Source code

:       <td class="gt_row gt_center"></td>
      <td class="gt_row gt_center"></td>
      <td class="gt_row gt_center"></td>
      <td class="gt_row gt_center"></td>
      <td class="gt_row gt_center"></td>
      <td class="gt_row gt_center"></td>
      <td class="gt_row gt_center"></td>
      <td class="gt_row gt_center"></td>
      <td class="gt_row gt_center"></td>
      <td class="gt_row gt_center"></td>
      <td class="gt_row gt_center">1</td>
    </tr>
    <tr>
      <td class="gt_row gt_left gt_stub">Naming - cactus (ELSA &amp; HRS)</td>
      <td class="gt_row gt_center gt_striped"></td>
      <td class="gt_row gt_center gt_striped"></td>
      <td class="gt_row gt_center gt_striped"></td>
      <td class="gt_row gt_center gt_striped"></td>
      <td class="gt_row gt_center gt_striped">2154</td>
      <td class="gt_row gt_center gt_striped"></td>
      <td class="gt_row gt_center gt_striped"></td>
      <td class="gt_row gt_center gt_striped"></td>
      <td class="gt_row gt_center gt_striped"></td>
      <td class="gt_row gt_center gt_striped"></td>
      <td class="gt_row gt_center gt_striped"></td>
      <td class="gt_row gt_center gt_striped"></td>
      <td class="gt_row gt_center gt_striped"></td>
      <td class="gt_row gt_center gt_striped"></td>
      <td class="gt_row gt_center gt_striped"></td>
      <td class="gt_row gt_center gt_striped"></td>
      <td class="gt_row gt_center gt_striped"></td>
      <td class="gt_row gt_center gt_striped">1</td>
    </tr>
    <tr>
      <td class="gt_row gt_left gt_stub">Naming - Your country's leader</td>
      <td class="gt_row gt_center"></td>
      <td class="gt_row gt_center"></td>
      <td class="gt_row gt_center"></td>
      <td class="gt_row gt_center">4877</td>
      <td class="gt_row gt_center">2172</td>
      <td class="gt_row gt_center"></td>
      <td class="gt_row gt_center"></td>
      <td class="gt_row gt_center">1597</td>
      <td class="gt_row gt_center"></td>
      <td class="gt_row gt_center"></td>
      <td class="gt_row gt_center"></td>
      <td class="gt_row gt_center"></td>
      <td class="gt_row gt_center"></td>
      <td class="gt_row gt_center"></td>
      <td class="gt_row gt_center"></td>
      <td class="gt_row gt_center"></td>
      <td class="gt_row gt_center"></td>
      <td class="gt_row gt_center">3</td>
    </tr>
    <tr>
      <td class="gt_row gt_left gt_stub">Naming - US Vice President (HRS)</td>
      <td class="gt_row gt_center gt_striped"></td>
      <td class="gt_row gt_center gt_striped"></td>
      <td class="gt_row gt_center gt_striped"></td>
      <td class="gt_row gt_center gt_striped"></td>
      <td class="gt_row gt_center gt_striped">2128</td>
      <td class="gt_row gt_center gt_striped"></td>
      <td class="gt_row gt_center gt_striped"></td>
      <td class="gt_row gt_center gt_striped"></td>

= EXERCISE PROMPT =
Set down all the data exactly as given.

= TASK RESULT =
Source code

:       <td class="gt_row gt_center"></td>
      <td class="gt_row gt_center"></td>
      <td class="gt_row gt_center"></td>
      <td class="gt_row gt_center"></td>
      <td class="gt_row gt_center"></td>
      <td class="gt_row gt_center"></td>
      <td class="gt_row gt_center"></td>
      <td class="gt_row gt_center"></td>
      <td class="gt_row gt_center"></td>
      <td class="gt_row gt_center"></td>
      <td class="gt_row gt_center">1</td>
    </tr>
    <tr>
      <td class="gt_row gt_left gt_stub">Naming - cactus (ELSA &amp; HRS)</td>
      <td class="gt_row gt_center gt_striped"></td>
      <td class="gt_row gt_center gt_striped"></td>
      <td class="gt_row gt_center gt_striped"></td>
      <td class="gt_row gt_center gt_striped"></td>
      <td class="gt_row gt_center gt_striped">2154</td>
      <td class="gt_row gt_center gt_striped"></td>
      <td class="gt_row gt_center gt_striped"></td>
      <td class="gt_row gt_center gt_striped"></td>
      <td class="gt_row gt_center gt_striped"></td>
      <td class="gt_row gt_center gt_striped"></td>
      <td class="gt_row gt_center gt_striped"></td>
      <td class="gt_row gt_center gt_striped"></td>
      <td class="gt_row gt_center gt_striped"></td>
      <td class="gt_row gt_center gt_striped"></td>
      <td class="gt_row gt_center gt_striped"></td>
      <td class="gt_row gt_center gt_striped"></td>
      <td class="gt_row gt_center gt_striped"></td>
      <td class="gt_row gt_center gt_striped">1</td>
    </tr>
    <tr>
      <td class="gt_row gt_left gt_stub">Naming - Your country's leader</td>
      <td class="gt_row gt_center"></td>
      <td class="gt_row gt_center"></td>
      <td class="gt_row gt_center"></td>
      <td class="gt_row gt_center">4877</td>
      <td class="gt_row gt_center">2172</td>
      <td class="gt_row gt_center"></td>
      <td class="gt_row gt_center"></td>
      <td class="gt_row gt_center">1597</td>
      <td class="gt_row gt_center"></td>
      <td class="gt_row gt_center"></td>
      <td class="gt_row gt_center"></td>
      <td class="gt_row gt_center"></td>
      <td class="gt_row gt_center"></td>
      <td class="gt_row gt_center"></td>
      <td class="gt_row gt_center"></td>
      <td class="gt_row gt_center"></td>
      <td class="gt_row gt_center"></td>
      <td class="gt_row gt_center">3</td>
    </tr>
    <tr>
      <td class="gt_row gt_left gt_stub">Naming - US Vice President (HRS)</td>
      <td class="gt_row gt_center gt_striped"></td>
      <td class="gt_row gt_center gt_striped"></td>
      <td class="gt_row gt_center gt_striped"></td>
      <td class="gt_row gt_center gt_striped"></td>
      <td class="gt_row gt_center gt_striped">2128</td>
      <td class="gt_row gt_center gt_striped"></td>
      <td class="gt_row gt_center gt_striped"></td>
      <td class="gt_row gt_center gt_striped"></td>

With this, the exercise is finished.